■ Activity: Take the lines below beginning at the line that has "right ear: (476, 215)" and stopping after the line that has "left ankle: (58, 406)", and print them exactly as they are, with no other lines.

[Collected data]

==========

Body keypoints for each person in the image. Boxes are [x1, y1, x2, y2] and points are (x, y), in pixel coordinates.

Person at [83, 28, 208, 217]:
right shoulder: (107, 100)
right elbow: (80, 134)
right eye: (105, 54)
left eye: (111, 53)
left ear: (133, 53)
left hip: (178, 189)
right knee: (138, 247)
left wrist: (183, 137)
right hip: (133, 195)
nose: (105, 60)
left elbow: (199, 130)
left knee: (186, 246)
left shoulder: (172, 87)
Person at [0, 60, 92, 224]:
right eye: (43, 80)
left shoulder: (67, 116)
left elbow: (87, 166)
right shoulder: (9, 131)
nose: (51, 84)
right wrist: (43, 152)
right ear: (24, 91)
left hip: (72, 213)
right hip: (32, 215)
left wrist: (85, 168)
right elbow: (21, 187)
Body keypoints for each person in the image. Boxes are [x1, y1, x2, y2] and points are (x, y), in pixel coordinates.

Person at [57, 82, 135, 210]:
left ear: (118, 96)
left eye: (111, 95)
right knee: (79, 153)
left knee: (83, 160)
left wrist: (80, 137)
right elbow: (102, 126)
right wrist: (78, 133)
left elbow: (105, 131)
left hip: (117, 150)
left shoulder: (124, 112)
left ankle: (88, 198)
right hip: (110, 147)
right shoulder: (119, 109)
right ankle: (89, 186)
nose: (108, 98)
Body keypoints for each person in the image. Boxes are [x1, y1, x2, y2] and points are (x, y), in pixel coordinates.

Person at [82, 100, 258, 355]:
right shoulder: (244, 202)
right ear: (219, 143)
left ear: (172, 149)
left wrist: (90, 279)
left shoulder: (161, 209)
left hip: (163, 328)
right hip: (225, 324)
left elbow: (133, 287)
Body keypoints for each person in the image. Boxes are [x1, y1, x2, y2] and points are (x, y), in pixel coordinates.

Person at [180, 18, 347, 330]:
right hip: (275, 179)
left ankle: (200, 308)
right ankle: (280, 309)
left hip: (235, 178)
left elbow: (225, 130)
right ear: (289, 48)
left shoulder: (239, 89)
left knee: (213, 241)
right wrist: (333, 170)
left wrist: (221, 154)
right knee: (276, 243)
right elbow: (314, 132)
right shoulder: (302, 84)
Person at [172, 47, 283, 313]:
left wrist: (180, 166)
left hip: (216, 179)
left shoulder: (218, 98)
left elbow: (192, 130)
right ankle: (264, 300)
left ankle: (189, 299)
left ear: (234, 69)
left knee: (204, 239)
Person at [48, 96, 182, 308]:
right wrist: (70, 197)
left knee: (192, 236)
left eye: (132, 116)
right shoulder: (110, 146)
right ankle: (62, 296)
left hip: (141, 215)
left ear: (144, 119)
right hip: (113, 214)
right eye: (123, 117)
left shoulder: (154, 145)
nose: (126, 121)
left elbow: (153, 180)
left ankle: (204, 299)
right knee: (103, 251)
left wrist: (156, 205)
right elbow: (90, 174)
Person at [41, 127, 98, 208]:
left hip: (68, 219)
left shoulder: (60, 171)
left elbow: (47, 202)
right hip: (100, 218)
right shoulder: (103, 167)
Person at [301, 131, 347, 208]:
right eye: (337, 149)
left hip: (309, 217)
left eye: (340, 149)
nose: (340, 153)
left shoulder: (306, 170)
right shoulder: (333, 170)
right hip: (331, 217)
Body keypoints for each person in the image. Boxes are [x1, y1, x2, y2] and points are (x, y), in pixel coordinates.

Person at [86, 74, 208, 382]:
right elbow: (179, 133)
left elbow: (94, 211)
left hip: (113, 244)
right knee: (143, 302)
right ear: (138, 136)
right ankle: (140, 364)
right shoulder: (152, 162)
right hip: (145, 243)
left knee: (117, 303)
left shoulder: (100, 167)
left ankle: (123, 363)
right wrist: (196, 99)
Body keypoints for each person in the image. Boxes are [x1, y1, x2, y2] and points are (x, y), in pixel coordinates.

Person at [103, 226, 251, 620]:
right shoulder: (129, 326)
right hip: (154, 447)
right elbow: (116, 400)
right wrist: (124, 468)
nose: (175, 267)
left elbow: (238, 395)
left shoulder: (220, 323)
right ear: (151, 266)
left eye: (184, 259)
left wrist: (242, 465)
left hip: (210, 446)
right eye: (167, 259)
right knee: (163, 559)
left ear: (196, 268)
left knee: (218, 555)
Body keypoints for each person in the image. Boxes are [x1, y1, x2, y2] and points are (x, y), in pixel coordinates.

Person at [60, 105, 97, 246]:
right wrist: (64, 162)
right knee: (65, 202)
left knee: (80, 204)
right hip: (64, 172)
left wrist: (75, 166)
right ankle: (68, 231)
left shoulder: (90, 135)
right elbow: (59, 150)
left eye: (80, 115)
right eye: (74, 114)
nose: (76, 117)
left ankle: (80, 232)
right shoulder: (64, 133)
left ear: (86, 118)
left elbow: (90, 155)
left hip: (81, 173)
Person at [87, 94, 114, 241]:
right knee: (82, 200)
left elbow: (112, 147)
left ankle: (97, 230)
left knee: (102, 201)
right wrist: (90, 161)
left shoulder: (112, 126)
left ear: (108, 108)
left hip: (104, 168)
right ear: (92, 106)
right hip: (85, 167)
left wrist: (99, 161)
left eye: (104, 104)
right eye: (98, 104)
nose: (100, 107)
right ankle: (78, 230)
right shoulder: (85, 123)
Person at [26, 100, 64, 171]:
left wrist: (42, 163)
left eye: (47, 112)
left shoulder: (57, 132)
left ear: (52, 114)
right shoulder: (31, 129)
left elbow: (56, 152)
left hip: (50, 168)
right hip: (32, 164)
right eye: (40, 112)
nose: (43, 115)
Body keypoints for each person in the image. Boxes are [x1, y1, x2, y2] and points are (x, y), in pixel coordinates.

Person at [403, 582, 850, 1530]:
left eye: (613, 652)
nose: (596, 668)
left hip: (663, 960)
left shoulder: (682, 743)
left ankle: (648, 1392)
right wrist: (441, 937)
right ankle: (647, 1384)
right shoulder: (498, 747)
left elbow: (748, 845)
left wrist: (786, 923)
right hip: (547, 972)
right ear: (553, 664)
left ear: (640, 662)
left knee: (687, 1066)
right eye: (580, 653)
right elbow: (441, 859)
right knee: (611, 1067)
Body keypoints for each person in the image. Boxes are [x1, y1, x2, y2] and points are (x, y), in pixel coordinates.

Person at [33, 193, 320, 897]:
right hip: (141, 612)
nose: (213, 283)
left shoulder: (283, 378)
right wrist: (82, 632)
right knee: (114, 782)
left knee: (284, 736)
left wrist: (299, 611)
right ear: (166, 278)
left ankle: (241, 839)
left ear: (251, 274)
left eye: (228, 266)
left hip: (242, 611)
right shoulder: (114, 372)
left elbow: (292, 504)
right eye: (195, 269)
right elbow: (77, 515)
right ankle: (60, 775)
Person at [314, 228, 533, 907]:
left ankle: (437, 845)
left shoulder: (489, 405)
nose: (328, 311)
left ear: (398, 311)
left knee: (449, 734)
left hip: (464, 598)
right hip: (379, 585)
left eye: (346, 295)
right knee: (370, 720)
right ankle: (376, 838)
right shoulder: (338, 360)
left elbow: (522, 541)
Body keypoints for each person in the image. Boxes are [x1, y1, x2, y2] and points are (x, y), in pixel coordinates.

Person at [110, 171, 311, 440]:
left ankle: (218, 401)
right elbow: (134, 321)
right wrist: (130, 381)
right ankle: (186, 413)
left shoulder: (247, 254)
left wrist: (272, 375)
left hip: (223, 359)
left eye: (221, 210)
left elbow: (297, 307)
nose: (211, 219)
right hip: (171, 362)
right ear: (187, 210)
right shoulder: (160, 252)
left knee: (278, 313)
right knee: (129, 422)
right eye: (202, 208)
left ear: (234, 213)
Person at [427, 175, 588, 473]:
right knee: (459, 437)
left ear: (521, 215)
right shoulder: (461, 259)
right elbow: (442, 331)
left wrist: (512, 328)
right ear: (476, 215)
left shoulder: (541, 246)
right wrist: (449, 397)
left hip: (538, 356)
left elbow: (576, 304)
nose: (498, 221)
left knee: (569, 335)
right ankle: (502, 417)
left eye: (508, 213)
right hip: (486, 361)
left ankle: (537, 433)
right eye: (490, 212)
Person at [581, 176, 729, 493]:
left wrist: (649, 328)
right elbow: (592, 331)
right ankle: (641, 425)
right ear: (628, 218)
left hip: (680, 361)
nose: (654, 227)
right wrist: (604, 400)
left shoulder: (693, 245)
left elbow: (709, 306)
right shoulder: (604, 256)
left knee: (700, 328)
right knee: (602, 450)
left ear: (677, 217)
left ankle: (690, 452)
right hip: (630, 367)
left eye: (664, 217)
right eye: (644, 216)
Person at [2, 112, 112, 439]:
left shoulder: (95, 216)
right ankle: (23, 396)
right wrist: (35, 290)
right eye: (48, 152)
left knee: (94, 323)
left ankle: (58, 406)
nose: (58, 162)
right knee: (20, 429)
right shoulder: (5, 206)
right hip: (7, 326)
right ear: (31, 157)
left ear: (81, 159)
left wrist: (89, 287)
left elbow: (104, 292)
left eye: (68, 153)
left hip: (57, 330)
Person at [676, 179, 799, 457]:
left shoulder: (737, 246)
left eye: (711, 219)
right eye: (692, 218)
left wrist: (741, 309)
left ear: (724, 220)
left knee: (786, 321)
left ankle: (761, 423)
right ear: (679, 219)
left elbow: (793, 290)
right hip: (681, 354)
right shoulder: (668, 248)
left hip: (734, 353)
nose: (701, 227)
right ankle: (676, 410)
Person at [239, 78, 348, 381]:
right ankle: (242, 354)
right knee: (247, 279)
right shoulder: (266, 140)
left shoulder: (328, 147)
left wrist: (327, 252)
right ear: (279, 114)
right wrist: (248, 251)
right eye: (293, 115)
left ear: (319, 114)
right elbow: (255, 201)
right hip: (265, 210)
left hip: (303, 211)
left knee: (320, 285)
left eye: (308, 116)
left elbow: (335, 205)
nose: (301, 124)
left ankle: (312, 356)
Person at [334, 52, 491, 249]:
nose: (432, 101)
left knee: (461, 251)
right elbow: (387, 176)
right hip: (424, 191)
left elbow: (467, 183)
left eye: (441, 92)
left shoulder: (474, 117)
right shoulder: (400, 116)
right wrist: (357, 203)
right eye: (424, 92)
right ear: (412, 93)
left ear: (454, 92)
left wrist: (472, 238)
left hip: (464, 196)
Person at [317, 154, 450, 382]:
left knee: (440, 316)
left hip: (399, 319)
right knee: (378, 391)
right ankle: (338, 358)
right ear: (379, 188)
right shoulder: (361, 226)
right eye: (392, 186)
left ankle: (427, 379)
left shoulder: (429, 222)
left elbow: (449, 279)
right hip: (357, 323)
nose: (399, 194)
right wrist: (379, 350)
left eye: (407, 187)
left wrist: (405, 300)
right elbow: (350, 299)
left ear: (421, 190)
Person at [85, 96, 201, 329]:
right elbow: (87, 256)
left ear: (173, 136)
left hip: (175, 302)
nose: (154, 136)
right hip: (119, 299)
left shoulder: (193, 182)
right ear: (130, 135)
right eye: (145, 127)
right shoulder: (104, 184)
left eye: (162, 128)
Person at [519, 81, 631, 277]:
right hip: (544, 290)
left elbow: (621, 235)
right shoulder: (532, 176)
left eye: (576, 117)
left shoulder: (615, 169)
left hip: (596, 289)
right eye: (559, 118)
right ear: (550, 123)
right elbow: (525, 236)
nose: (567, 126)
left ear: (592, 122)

==========

■ Response box:
right ear: (476, 215)
left shoulder: (541, 246)
right wrist: (449, 397)
left hip: (538, 356)
left elbow: (576, 304)
nose: (498, 221)
left knee: (569, 335)
right ankle: (502, 417)
left eye: (508, 213)
right hip: (486, 361)
left ankle: (537, 433)
right eye: (490, 212)
Person at [581, 176, 729, 493]:
left wrist: (649, 328)
right elbow: (592, 331)
right ankle: (641, 425)
right ear: (628, 218)
left hip: (680, 361)
nose: (654, 227)
right wrist: (604, 400)
left shoulder: (693, 245)
left elbow: (709, 306)
right shoulder: (604, 256)
left knee: (700, 328)
right knee: (602, 450)
left ear: (677, 217)
left ankle: (690, 452)
right hip: (630, 367)
left eye: (664, 217)
right eye: (644, 216)
Person at [2, 112, 112, 439]:
left shoulder: (95, 216)
right ankle: (23, 396)
right wrist: (35, 290)
right eye: (48, 152)
left knee: (94, 323)
left ankle: (58, 406)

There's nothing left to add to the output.